Illustration practice and plural existence: tracing expressions of community
This practice-led research arose from problems I encountered in my practice as an illustrator working with members of a local community on a commission for a large property developer. The questions and contradictions arising from these situations were numerous, and the framework of a commercial client and brief were not suited to formulating an adequate response.
I am now developing a more theoretically grounded understanding of what is at stake when illustrators work in a participatory way. The main question I am pursuing is: How does illustration bring to light the concerns and challenges of (a) community? This question offers a number of possible emphasis: How does illustration draw out a specific set of concerns and challenges from a community? How does it represent these to the community itself as well as external publics? And how can illustration help us think through notions of community and conditions of sociability in general?
Context and background
Traditionally illustration is conceived as a commercial activity where a professional illustrator visually enhances a text or an idea with a crafted image. Over the last two decades illustration has encountered challenges as a commercial activity and as a result there are now an increasing number of initiatives and attempts to develop alternative ways of practicing. One of these is the establishment of illustration as an academic subject: A recent editorial of the Journal of Illustration suggests we are currently witnessing a ‘theoretical turn’ in our discipline (Grove 2018). Despite this trend towards diversification and theorisation of the field, there is still very little research on illustration as a method for engagement with community. While other creative disciplines, such as fine art, architecture and product design have developed and reflected on a range of participatory practice models, illustration has barely begun to do so, possibly impeded by the discipline’s habitual emphasis on individual authorship and personal ‘voice’.
The act of creating publics around shared concerns is a political one.
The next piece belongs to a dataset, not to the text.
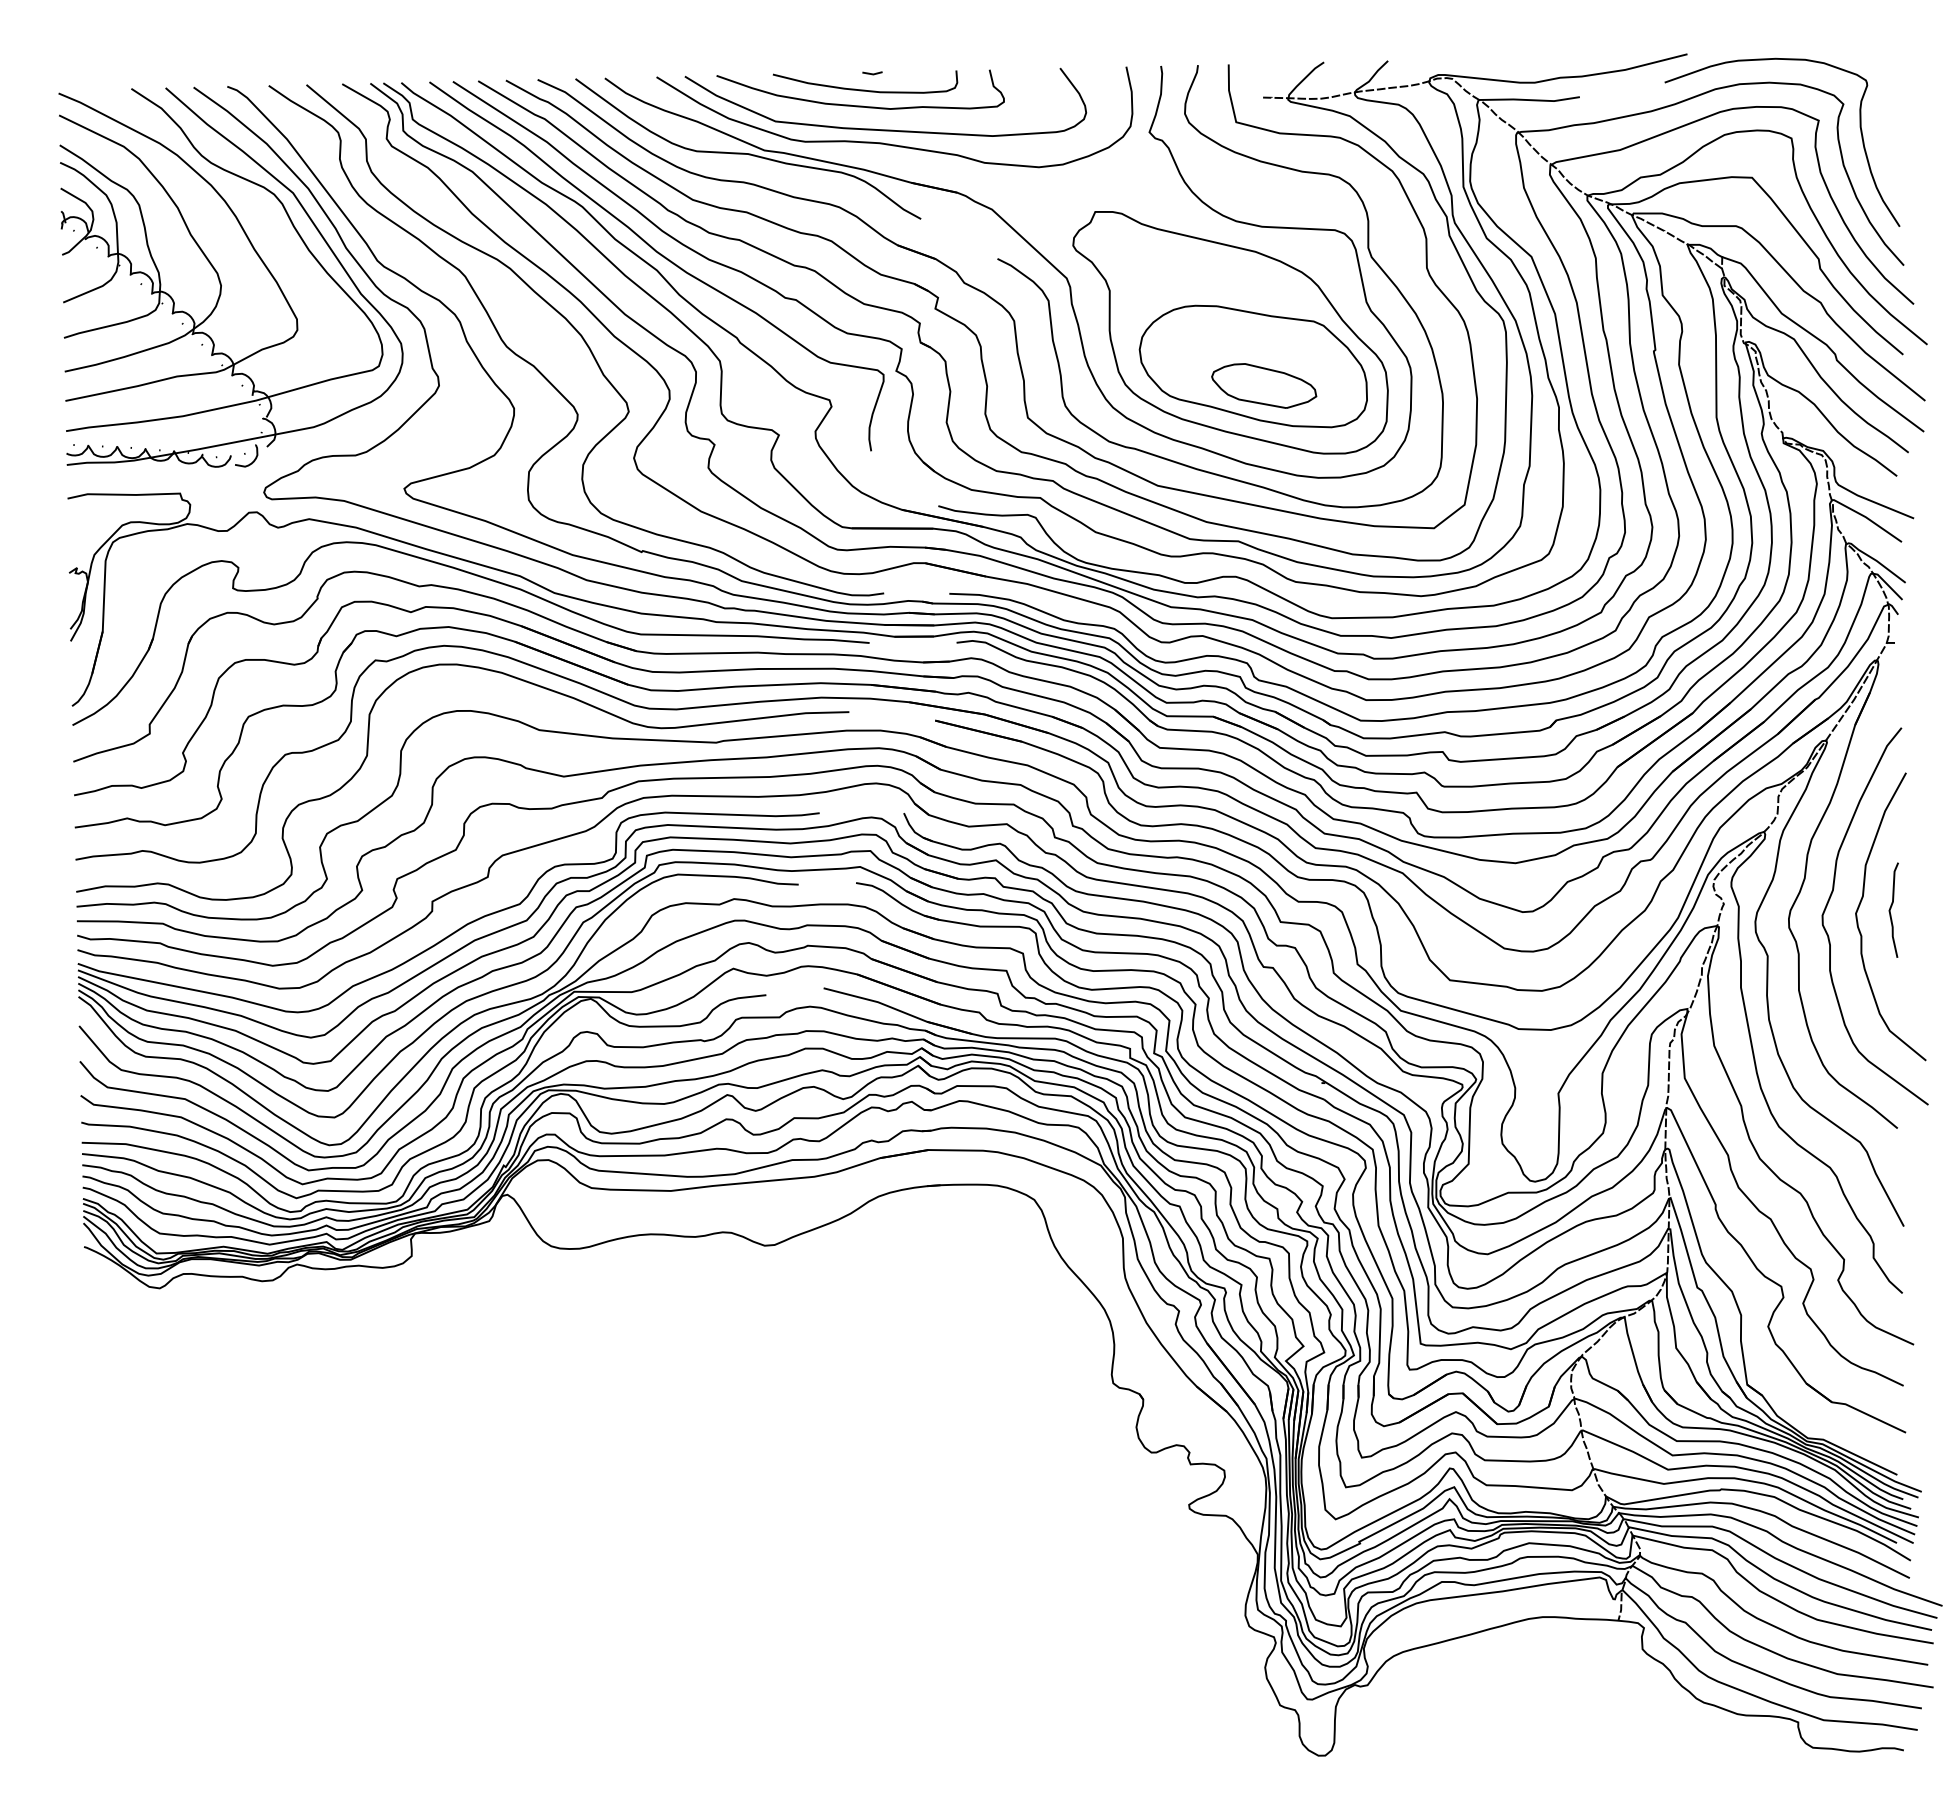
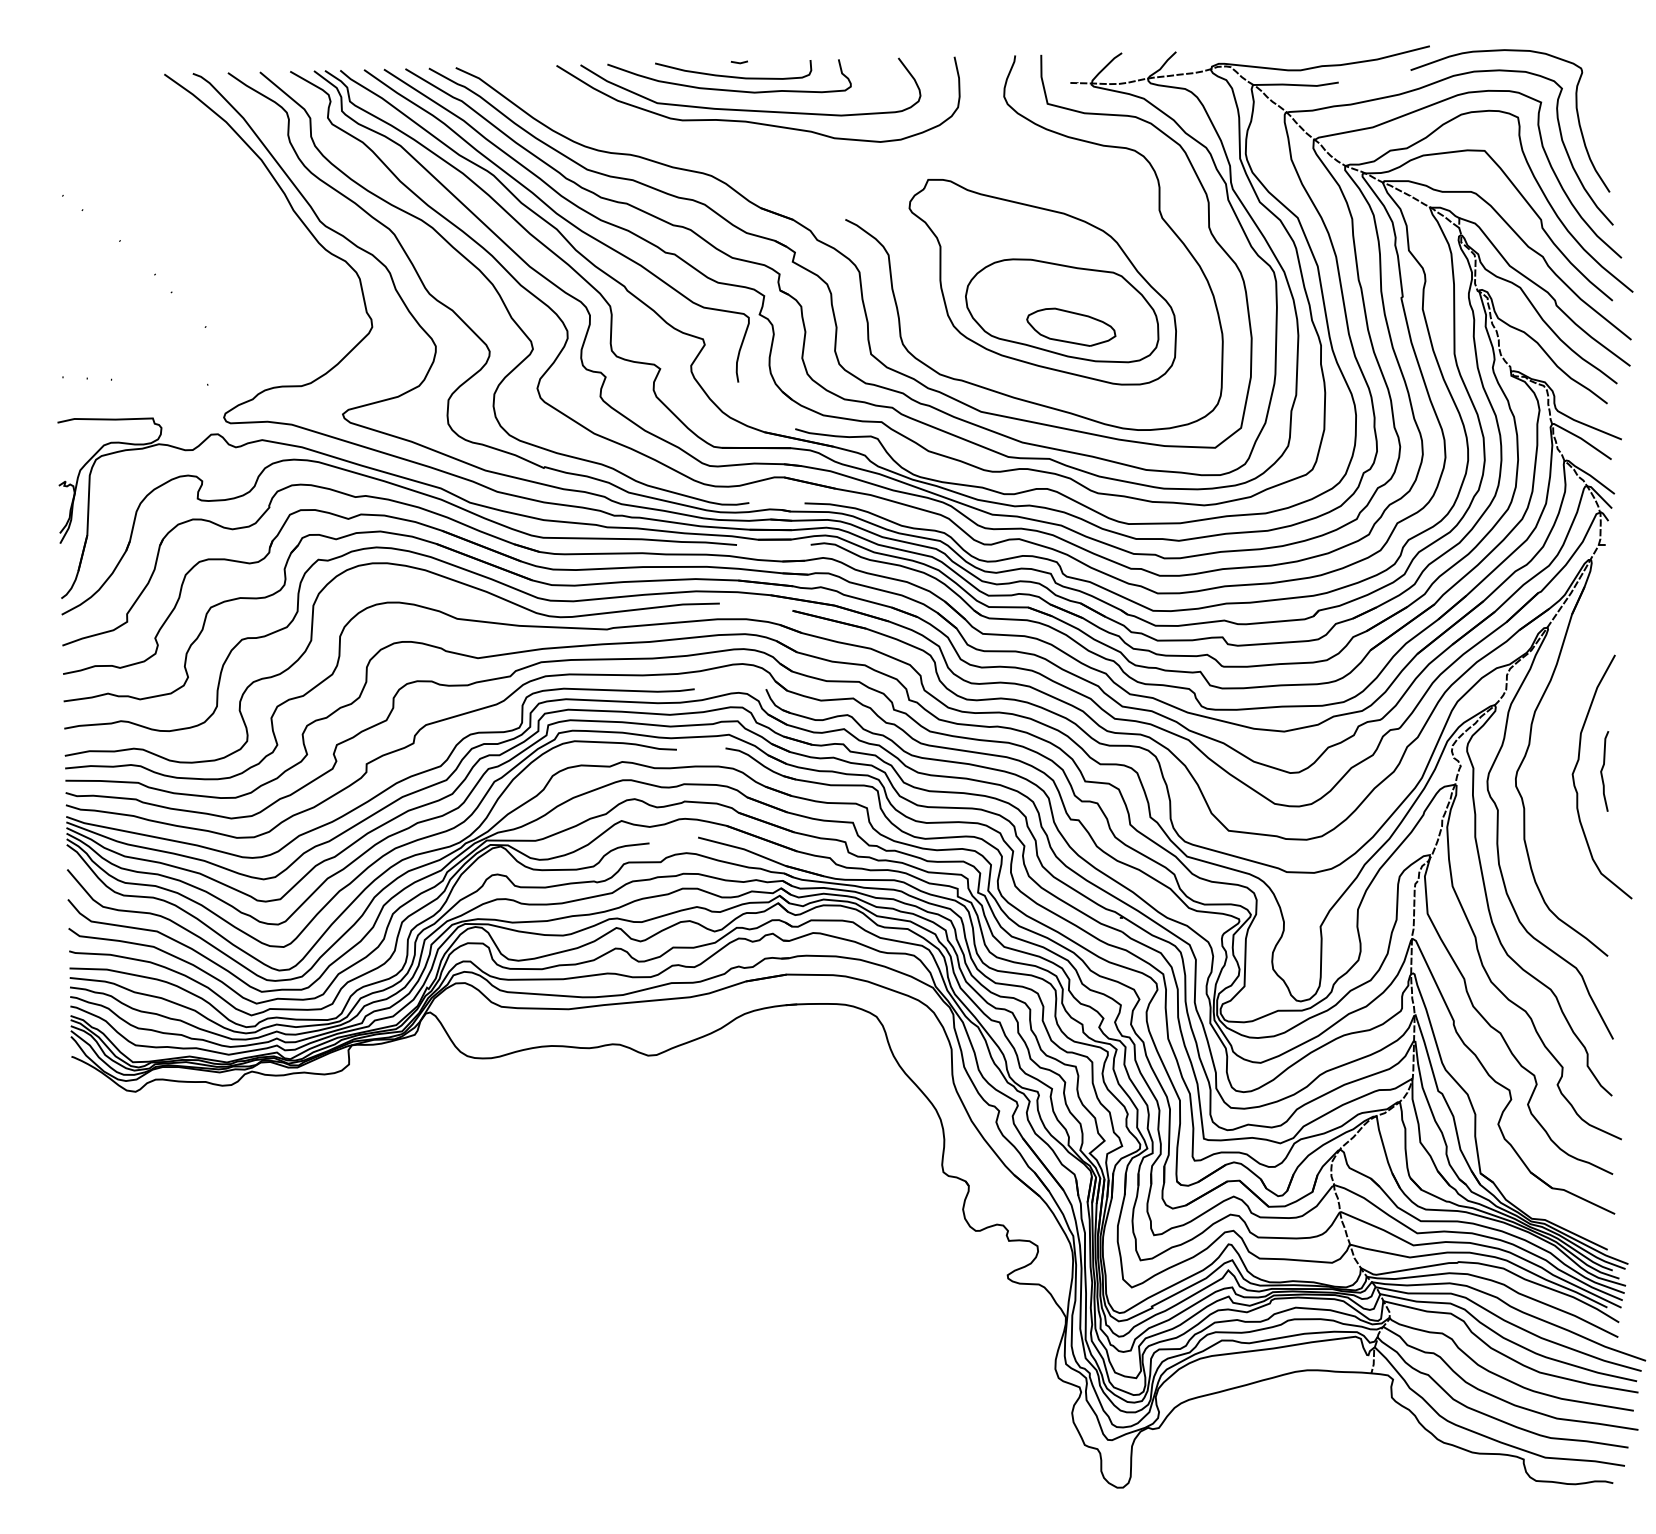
part: (1020, 237) -> (864, 201), removed
part: (220, 279) -> (187, 237), removed
curve: (1830, 899) -> (1551, 762), removed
I am therefore working with political theory and philosophy that examines the notion of community. Philosophers such as Martin Heidegger, Hannah Arendt and Jean-Luc Nancy remind us that the very idea of community cannot be taken for granted: What does it mean to think of the nature of our existence as plural?
My approach is to extend the kind of research methodology used in the humanities – textual analysis, critical reflection, conceptual elucidation, with case study analysis and action research: the initial phase of my PhD saw me working as an illustrator with Latin Elephant, a community organisation in South London.
Aims and objectives
The aim of this research is to develop a theoretically grounded portfolio of practice that demonstrates how illustration can assemble publics and constitute the political. It is my hypothesis that illustration in its quality as material-semiotic artefact has the ability to create the conditions for individuals to encounter one another in an expression of community. In carefully considered participatory project structures illustrations that refer to joint matters of concern can act as catalysts for an encounter, focal points for the duration of the interaction and as its record thereafter.